CAGRD Bonding Bill starting to get Some Attention PDF Print E-mail

We've been working on the CAGRD bonding bill and it's starting to get some attention.  Here's an article about the bill in the Star.

"Tens of thousands of families from Tucson through Pinal County to Phoenix have been living on borrowed water for years.

Payback time is coming.

The Arizona Legislature is considering a bill that would authorize a little-known agency to sell up to $500 million worth of bonds to buy new water supplies to serve these suburban residents.

The bonds, ultimately, would have to be repaid by residents.

In Pima and southern Pinal counties, they live in suburban areas that include parts of or all of Oro Valley, Green Valley, Sahuarita, SaddleBrooke, SaddleBrooke Ranch, Red Rock and Tucson's southeast side.

One reason the bill is being seriously considered is that most of these homes have no assured, long-term water supply.

They are being served by a short-term supply that could disappear in a few years to a decade from now because legally, it belongs to somebody else.

Issues raised

The debate on the bill has unearthed some long-simmering issues swirling around the three-county Central Arizona Groundwater Replenishment District.

The district has signed up more current and future housing developments in Pima, Pinal and Maricopa counties than it has long-term water supplies for.

By 2025, it will be legally bound to provide more renewable water supplies to its customers than the city of Tucson would be serving.

The legislation has stirred fears that customers in the district will ultimately be subject to "rate shock" once the water supplies are on line and the bills come due.

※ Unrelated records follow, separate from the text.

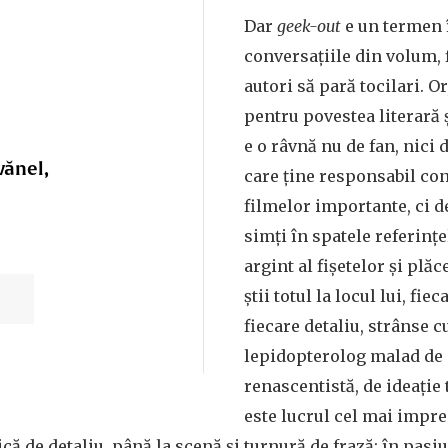
Dar
geek-out
e un termen 
conversațiile din volum, f
autori să pară tocilari. O
pentru povestea literară
e o râvnă nu de fan, nici 
vănel,
care ține responsabil co
filmelor importante, ci d
simți în spatele referințe
argint al fișetelor și plăc
știi totul la locul lui, fi
fiecare detaliu, strânse c
lepidopterolog malad de 
renascentistă, de ideație
este lucrul cel mai impre
tică de detaliu, până la scenă și turnură de frază; în pasiu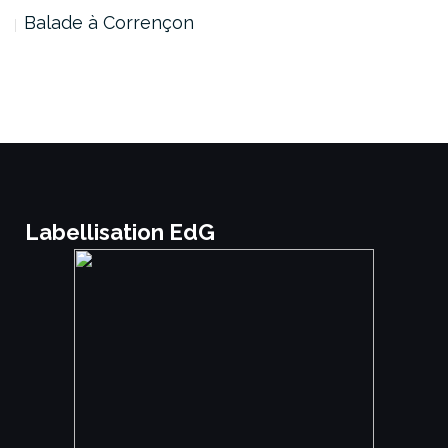
Balade à Corrençon
Labellisation EdG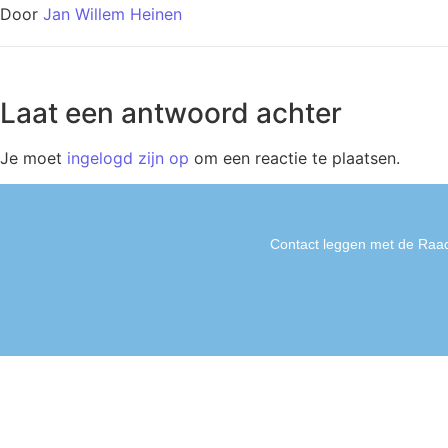
Door
Jan Willem Heinen
Laat een antwoord achter
Je moet
ingelogd zijn op
om een reactie te plaatsen.
Contact leggen met de Raad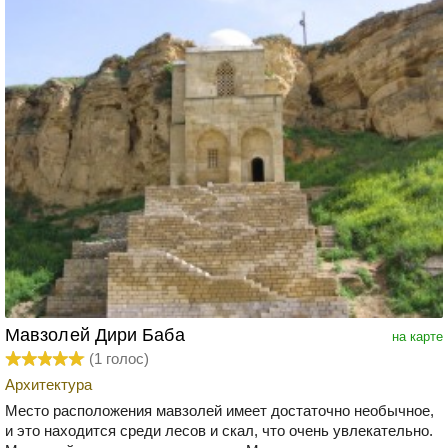
Мавзолей Дири Баба
на карте
(
1
голос)
Архитектура
Место расположения мавзолей имеет достаточно необычное,
и это находится среди лесов и скал, что очень увлекательно.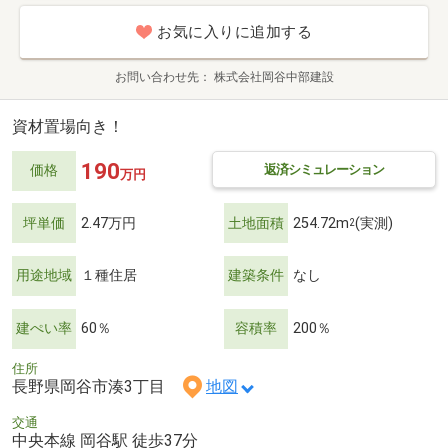
お気に入りに追加する
お問い合わせ先
株式会社岡谷中部建設
資材置場向き！
190
返済シミュレーション
価格
万円
坪単価
2.47万円
土地面積
254.72m
(実測)
2
用途地域
１種住居
建築条件
なし
建ぺい率
60％
容積率
200％
住所
長野県岡谷市湊3丁目
地図
交通
中央本線 岡谷駅 徒歩37分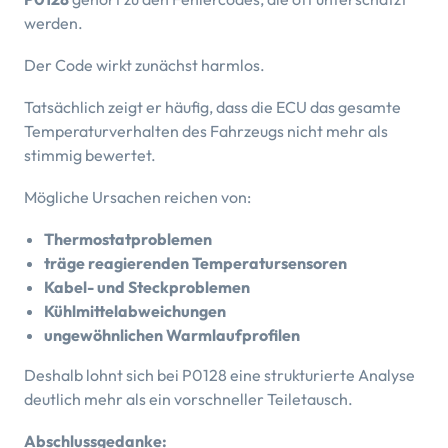
werden.
Der Code wirkt zunächst harmlos.
Tatsächlich zeigt er häufig, dass die ECU das gesamte
Temperaturverhalten des Fahrzeugs nicht mehr als
stimmig bewertet.
Mögliche Ursachen reichen von:
Thermostatproblemen
träge reagierenden Temperatursensoren
Kabel- und Steckproblemen
Kühlmittelabweichungen
ungewöhnlichen Warmlaufprofilen
Deshalb lohnt sich bei P0128 eine strukturierte Analyse
deutlich mehr als ein vorschneller Teiletausch.
Abschlussgedanke: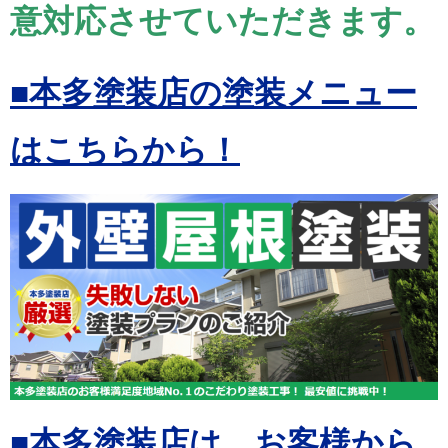
意対応させていただきます。
■本多塗装店の塗装メニュー
はこちらから！
■本多塗装店は、お客様から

Today, no one knows for sure when the district would acquire water, where it would come from, what it would cost or what the repayment terms would be.

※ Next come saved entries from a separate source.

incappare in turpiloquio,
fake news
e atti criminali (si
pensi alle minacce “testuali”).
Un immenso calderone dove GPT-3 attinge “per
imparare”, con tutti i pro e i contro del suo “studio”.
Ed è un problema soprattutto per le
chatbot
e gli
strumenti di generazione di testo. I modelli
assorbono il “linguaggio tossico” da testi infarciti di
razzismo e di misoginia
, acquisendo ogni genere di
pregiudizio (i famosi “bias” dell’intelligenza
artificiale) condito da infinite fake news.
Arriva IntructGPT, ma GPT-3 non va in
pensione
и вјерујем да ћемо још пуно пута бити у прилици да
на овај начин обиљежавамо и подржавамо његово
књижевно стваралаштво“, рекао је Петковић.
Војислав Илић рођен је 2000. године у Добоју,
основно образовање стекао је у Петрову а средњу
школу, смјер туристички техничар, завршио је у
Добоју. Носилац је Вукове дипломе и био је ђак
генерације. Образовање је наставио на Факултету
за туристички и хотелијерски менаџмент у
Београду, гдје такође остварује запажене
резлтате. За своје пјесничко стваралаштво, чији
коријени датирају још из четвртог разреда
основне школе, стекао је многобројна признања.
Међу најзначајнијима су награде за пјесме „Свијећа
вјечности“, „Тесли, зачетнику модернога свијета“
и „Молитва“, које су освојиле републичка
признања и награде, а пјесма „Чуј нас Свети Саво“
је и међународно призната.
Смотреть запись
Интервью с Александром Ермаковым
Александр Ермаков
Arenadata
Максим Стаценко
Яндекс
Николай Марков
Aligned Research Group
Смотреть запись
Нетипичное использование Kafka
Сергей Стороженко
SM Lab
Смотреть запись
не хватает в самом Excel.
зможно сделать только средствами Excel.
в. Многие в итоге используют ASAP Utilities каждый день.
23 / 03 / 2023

Among possible sources are farmers along the Colorado River, treated sewage effluent, desalination of seawater or salty, brackish groundwater, or rural areas that have groundwater supplies.

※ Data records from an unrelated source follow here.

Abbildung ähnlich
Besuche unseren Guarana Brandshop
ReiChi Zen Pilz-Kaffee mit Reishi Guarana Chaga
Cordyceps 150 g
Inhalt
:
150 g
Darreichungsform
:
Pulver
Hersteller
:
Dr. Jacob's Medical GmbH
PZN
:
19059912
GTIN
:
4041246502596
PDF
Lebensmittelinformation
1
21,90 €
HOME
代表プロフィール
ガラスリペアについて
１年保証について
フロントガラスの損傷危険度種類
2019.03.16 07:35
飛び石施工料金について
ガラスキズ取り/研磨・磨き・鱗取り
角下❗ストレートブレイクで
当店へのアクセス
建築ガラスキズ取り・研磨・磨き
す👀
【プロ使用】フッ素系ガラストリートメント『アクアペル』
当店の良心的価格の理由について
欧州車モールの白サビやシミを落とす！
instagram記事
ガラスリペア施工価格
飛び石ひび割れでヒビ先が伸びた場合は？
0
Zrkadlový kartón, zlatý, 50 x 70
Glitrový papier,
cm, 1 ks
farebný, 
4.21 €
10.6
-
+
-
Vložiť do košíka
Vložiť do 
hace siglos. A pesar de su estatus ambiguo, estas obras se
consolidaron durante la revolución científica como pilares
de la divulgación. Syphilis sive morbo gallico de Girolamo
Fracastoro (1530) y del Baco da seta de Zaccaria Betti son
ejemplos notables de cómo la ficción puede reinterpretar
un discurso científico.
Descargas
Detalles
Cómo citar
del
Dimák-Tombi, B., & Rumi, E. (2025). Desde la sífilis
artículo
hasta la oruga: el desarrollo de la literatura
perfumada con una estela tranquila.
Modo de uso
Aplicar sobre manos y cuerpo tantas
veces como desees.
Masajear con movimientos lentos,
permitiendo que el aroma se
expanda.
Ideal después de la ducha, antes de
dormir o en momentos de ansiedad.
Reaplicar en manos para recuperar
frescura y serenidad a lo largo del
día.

The only thing that's clear is that the cost would be higher than the district's current water supplies from the Central Arizona Project, which uses Colorado River water brought by canal.

But backers of the bill say the measure is aimed at preventing what one critic calls an economic "time bomb" from going off, by spreading the costs of new water over a long repayment period.

law set limit

The need for more water springs from a long-standing problem in enforcing a key measure of the state's pioneering 1980 Groundwater Management Act.

As a way to keep development from sucking away the state's dwindling groundwater reserves, the law required that new growth within state water management areas in Tucson, Phoenix and Pinal County, among other places, prove an assured 100-year water supply. At the time the law passed, it was hailed as the toughest of its kind in the country.

But on closer examination, the assured supply law didn't have that many teeth. It allowed new growth if a developer could show that the 100-year supply didn't cause the water table to drop more than 1,000 feet. Since subsidence - sinking of the ground that can lead to cracks and fissures - can occur before that point, critics immediately took aim at the rules. The Arizona Department of Water Resources announced in the late 1980s that it would toughen them by requiring that new developments provide a renewable supply, such as CAP water.

But developers fought back, arguing that the new rules would shut down growth in the very places where the market was pushing it. Those are suburban areas located too far from the CAP canal to make it economical to tap into it."